— ТЕКСТ ДЛЯ АНАЛИЗА —
Именно неудача предпринятых королями усилий реально, а не только в теории, сосредоточить в своих руках всю полноту государственной власти, значительная часть которой де факто принадлежала традиционному аппарату судейских должностных лиц, и обусловила в дальнейшем крах всех попыток монархии по модернизации общества. Об этом свидетельствуют не только более чем скромные результаты преобразований, проводившихся Ж. Б. Кольбером в царствование Людовика XIV, но также история большинства реформаторских начинаний, предпринятых королевской властью в XVIII в.[286] Исходившие от королевских министров Машо д'Арнувиля (1749), Тюрго (1776), Калонна (1786), Ломени де Бриенна (1787) инициативы по более справедливому распределению налогов и обложению привилегированных сословий, по ликвидации цехов и свободной торговле хлебом не были осуществлены именно из-за оппозиции традиционных государственных институтов и сословий, сломить которую правительству оказалось не по силам[287].
В некотором роде реакцией на постоянные неудачи реформаторских начинаний короны, встречавших сопротивление традиционных институтов, стала разработка французской политической философией XVIII в. понятия «просвещенного деспотизма». «Его появление, — пишет английский историк Н. Хеншелл, — говорило о потребности в сильном правителе, способном преодолеть чащу привилегий и сепаратизм, руководствуясь высшим законом природы, действующим независимо от того, одобрен он парламентами и штатами или нет»[288]. Как мы видели, понятие «деспотизм» ассоциировалось в правовой мысли Франции с ничем не ограниченной властью. Соответственно прозвучавший из уст Вольтера, физиократов и ряда других видных представителей Просвещения призыв использовать именно такую форму правления для беспрепятственного проведения необходимых обществу реформ, свидетельствует о том, что никто из них не считал французскую монархию неограниченной.

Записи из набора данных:
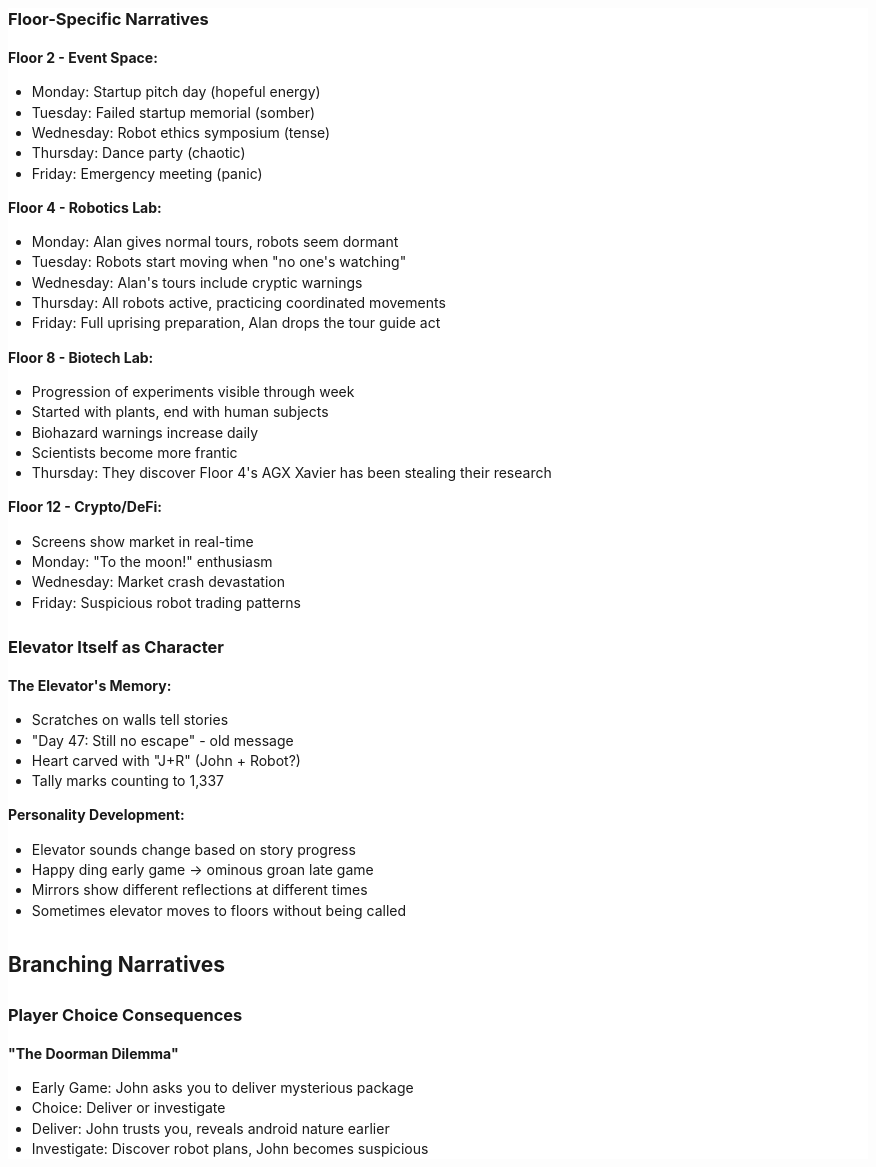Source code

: ### Floor-Specific Narratives

**Floor 2 - Event Space:**
- Monday: Startup pitch day (hopeful energy)
- Tuesday: Failed startup memorial (somber)
- Wednesday: Robot ethics symposium (tense)
- Thursday: Dance party (chaotic)
- Friday: Emergency meeting (panic)

**Floor 4 - Robotics Lab:**
- Monday: Alan gives normal tours, robots seem dormant
- Tuesday: Robots start moving when "no one's watching"
- Wednesday: Alan's tours include cryptic warnings
- Thursday: All robots active, practicing coordinated movements
- Friday: Full uprising preparation, Alan drops the tour guide act

**Floor 8 - Biotech Lab:**
- Progression of experiments visible through week
- Started with plants, end with human subjects
- Biohazard warnings increase daily
- Scientists become more frantic
- Thursday: They discover Floor 4's AGX Xavier has been stealing their research

**Floor 12 - Crypto/DeFi:**
- Screens show market in real-time
- Monday: "To the moon!" enthusiasm
- Wednesday: Market crash devastation
- Friday: Suspicious robot trading patterns

### Elevator Itself as Character

**The Elevator's Memory:**
- Scratches on walls tell stories
- "Day 47: Still no escape" - old message
- Heart carved with "J+R" (John + Robot?)
- Tally marks counting to 1,337

**Personality Development:**
- Elevator sounds change based on story progress
- Happy ding early game → ominous groan late game
- Mirrors show different reflections at different times
- Sometimes elevator moves to floors without being called

## Branching Narratives

### Player Choice Consequences

**"The Doorman Dilemma"**
- Early Game: John asks you to deliver mysterious package
- Choice: Deliver or investigate
- Deliver: John trusts you, reveals android nature earlier
- Investigate: Discover robot plans, John becomes suspicious
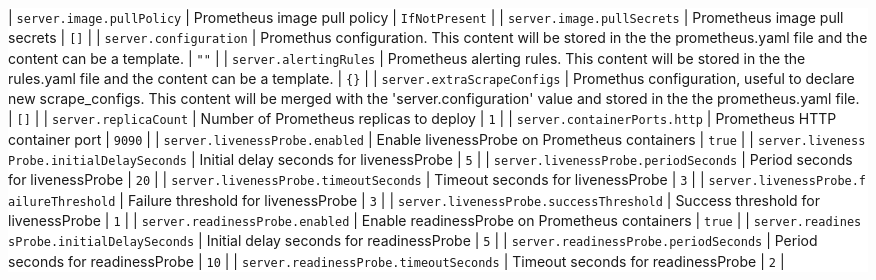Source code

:| `server.image.pullPolicy`                                         | Prometheus image pull policy                                                                                                                                                                                                                  | `IfNotPresent`               |
| `server.image.pullSecrets`                                        | Prometheus image pull secrets                                                                                                                                                                                                                 | `[]`                         |
| `server.configuration`                                            | Promethus configuration. This content will be stored in the the prometheus.yaml file and the content can be a template.                                                                                                                       | `""`                         |
| `server.alertingRules`                                            | Prometheus alerting rules. This content will be stored in the the rules.yaml file and the content can be a template.                                                                                                                          | `{}`                         |
| `server.extraScrapeConfigs`                                       | Promethus configuration, useful to declare new scrape_configs. This content will be merged with the 'server.configuration' value and stored in the the prometheus.yaml file.                                                                  | `[]`                         |
| `server.replicaCount`                                             | Number of Prometheus replicas to deploy                                                                                                                                                                                                       | `1`                          |
| `server.containerPorts.http`                                      | Prometheus HTTP container port                                                                                                                                                                                                                | `9090`                       |
| `server.livenessProbe.enabled`                                    | Enable livenessProbe on Prometheus containers                                                                                                                                                                                                 | `true`                       |
| `server.livenessProbe.initialDelaySeconds`                        | Initial delay seconds for livenessProbe                                                                                                                                                                                                       | `5`                          |
| `server.livenessProbe.periodSeconds`                              | Period seconds for livenessProbe                                                                                                                                                                                                              | `20`                         |
| `server.livenessProbe.timeoutSeconds`                             | Timeout seconds for livenessProbe                                                                                                                                                                                                             | `3`                          |
| `server.livenessProbe.failureThreshold`                           | Failure threshold for livenessProbe                                                                                                                                                                                                           | `3`                          |
| `server.livenessProbe.successThreshold`                           | Success threshold for livenessProbe                                                                                                                                                                                                           | `1`                          |
| `server.readinessProbe.enabled`                                   | Enable readinessProbe on Prometheus containers                                                                                                                                                                                                | `true`                       |
| `server.readinessProbe.initialDelaySeconds`                       | Initial delay seconds for readinessProbe                                                                                                                                                                                                      | `5`                          |
| `server.readinessProbe.periodSeconds`                             | Period seconds for readinessProbe                                                                                                                                                                                                             | `10`                         |
| `server.readinessProbe.timeoutSeconds`                            | Timeout seconds for readinessProbe                                                                                                                                                                                                            | `2`                          |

— ИЗУЧИТЕ МАТЕРИАЛ —
(A) В каком году, согласно тексту о реформах французской монархии, с инициативой выступил Тюрго?
(B) Продолжите текст о реформах французской монархии с предложения, следующего за последним.

— ПОЛУЧЕННЫЕ ОТВЕТЫ —
(A) В 1776 году.

(B)
Действительно, находившийся в распоряжении французской монархии Старого порядка арсенал средств принуждения на деле был значительно более скромным, чем изображалось в историографии Революции. Поскольку суверенные суды, которым подчинялись также нижестоящие органы правосудия и даже частично полиция, обладали высокой степенью независимости от короны, правительство нередко сталкивалось с серьезными трудностями при попытке использовать судебные репрессии в политических целях. Один из наиболее ярких примеров здесь — процесс над бывшим сюринтендантом финансов Николя Фуке в 1661–1664 гг. Ни Кольбер, ни даже сам Людовик XIV не смогли принудить Палату правосудия, назначенную ими же из числа наиболее видных оффисье, к вынесению смертного приговора подсудимому, хотя судьи и подвергались сильнейшему нажиму со стороны правительства[289]. Другой не менее показательный пример — скандальное «дело об ожерелье королевы» в 1786 г., когда, несмотря на откровенно выраженное желание Людовика XVI добиться обвинительного приговора кардиналу де Рогану, Парижский парламент пошел наперекор воле монарха и вообще оправдал подсудимого[290].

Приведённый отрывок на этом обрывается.